## Enunciado da tarefa
Extraia dos dados abaixo as linhas que vão da que contém "scientific name: Carex demissa" até a que contém "scientific name: Entomyzon cyanotis", incluindo ambas. Reproduza essas linhas sem nenhuma alteração.

## Dados listados
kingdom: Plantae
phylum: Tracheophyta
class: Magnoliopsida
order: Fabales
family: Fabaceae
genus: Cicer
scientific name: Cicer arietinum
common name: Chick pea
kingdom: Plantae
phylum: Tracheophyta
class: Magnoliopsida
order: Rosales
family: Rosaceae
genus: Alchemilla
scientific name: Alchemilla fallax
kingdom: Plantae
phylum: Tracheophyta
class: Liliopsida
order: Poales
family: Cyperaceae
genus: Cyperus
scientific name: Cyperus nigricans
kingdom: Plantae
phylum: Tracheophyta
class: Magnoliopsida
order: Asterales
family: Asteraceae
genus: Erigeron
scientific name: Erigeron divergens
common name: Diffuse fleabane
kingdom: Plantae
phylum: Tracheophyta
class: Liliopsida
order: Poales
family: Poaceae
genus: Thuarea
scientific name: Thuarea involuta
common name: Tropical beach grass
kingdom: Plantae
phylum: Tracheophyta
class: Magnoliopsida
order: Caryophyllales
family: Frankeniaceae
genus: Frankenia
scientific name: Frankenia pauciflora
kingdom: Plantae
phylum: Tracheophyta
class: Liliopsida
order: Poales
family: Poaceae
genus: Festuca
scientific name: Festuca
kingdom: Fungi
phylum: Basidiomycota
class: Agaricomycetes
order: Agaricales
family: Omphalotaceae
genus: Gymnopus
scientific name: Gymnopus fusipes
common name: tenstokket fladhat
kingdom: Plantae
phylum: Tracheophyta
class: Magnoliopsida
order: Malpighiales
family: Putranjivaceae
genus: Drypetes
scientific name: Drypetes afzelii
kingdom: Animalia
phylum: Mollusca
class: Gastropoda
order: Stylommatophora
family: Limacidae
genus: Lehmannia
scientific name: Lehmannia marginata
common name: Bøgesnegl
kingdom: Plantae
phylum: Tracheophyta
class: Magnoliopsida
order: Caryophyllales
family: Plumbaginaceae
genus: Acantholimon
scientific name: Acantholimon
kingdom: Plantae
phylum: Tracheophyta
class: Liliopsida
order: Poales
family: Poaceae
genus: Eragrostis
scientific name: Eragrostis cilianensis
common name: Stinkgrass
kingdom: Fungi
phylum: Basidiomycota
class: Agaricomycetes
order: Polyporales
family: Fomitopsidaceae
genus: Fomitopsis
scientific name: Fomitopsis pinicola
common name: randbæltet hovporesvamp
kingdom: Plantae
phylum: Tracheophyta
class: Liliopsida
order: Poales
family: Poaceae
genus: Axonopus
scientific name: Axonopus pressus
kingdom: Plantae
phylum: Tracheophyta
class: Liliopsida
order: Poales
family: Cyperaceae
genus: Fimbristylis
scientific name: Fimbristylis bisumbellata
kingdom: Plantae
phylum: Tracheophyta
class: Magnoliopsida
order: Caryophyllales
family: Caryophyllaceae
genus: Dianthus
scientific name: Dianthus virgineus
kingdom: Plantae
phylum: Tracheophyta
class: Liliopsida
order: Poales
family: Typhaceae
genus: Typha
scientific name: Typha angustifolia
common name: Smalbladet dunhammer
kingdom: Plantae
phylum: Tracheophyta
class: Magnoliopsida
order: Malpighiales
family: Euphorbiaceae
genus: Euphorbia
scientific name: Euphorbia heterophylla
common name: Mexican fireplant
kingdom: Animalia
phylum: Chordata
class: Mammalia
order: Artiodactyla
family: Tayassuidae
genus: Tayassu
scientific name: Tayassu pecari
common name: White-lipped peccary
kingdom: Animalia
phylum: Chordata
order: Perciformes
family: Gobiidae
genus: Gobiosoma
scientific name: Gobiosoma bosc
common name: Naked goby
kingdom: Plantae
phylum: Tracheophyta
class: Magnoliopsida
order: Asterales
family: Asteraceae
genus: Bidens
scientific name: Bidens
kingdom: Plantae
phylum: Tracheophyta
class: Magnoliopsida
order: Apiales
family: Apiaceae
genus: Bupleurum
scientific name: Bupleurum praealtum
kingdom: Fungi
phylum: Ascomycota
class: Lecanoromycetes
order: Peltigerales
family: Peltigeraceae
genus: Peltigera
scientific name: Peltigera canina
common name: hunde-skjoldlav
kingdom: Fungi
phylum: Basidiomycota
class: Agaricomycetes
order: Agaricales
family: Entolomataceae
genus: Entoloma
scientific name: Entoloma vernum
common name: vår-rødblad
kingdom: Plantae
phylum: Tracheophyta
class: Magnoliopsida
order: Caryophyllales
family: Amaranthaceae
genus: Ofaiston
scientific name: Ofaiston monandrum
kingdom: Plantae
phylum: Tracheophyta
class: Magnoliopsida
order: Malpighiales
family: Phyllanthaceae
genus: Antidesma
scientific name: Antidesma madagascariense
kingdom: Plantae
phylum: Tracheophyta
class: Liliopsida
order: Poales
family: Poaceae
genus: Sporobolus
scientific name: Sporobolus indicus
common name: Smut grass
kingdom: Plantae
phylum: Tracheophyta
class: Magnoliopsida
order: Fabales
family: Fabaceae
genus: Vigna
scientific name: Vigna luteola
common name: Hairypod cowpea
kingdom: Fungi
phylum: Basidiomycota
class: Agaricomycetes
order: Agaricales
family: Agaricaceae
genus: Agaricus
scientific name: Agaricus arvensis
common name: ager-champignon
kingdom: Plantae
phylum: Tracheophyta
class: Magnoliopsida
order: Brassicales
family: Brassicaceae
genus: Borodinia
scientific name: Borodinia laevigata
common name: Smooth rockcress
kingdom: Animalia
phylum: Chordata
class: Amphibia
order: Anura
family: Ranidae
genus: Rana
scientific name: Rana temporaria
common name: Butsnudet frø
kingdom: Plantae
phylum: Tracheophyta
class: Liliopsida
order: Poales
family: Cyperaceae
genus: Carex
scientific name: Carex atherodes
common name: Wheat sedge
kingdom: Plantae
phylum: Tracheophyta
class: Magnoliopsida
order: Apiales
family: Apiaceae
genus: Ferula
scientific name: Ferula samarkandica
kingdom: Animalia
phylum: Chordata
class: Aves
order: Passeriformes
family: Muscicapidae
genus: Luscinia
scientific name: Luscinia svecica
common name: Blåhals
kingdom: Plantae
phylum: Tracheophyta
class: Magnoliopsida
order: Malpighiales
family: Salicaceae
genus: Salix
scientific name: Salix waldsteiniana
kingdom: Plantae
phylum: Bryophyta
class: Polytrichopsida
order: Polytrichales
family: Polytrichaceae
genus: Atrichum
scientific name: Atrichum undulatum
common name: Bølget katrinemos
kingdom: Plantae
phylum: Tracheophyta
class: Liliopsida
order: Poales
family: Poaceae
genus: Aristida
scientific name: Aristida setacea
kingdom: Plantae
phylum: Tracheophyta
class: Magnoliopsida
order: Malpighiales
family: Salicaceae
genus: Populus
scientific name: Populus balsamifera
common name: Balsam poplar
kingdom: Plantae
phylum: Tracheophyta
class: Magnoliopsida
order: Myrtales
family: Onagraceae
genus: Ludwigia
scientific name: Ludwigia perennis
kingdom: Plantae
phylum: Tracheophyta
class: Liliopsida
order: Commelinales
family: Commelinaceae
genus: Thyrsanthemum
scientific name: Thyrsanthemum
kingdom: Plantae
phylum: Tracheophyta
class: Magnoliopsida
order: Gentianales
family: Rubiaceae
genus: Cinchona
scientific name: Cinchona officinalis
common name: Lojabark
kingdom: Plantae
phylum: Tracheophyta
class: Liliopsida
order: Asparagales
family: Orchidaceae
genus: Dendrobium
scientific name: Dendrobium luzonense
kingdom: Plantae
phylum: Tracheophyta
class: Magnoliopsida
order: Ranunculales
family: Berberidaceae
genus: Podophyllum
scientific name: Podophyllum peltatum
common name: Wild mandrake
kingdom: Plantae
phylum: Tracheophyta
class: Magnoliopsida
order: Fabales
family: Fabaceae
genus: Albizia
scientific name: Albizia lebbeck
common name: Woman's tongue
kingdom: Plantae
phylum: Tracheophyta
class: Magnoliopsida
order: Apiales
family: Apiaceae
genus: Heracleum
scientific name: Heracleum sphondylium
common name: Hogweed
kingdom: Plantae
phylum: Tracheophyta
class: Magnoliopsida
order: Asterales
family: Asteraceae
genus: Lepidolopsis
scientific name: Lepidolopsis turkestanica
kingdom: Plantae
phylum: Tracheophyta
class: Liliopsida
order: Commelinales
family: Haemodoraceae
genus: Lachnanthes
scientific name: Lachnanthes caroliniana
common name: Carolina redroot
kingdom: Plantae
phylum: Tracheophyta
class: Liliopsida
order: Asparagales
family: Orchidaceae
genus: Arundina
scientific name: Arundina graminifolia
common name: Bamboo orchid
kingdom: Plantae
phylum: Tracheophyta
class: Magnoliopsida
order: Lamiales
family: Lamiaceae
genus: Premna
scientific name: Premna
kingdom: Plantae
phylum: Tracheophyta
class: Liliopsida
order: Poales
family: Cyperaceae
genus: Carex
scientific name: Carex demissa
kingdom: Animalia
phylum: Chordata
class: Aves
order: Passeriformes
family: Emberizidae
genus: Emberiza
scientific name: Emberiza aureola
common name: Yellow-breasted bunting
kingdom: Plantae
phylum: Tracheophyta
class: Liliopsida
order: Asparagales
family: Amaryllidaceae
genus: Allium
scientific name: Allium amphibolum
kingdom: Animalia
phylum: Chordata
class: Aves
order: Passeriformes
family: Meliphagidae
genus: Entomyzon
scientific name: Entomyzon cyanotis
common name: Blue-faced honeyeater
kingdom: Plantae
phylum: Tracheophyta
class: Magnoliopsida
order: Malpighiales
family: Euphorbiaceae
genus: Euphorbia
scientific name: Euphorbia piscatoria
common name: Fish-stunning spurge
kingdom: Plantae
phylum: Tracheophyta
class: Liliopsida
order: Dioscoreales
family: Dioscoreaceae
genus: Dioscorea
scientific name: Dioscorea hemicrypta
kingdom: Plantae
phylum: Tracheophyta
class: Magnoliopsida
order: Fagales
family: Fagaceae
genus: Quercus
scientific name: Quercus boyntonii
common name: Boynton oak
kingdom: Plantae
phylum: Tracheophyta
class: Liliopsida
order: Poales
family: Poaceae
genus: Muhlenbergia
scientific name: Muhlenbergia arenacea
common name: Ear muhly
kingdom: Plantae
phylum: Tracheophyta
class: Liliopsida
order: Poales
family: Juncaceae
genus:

## Resultado final
scientific name: Carex demissa
kingdom: Animalia
phylum: Chordata
class: Aves
order: Passeriformes
family: Emberizidae
genus: Emberiza
scientific name: Emberiza aureola
common name: Yellow-breasted bunting
kingdom: Plantae
phylum: Tracheophyta
class: Liliopsida
order: Asparagales
family: Amaryllidaceae
genus: Allium
scientific name: Allium amphibolum
kingdom: Animalia
phylum: Chordata
class: Aves
order: Passeriformes
family: Meliphagidae
genus: Entomyzon
scientific name: Entomyzon cyanotis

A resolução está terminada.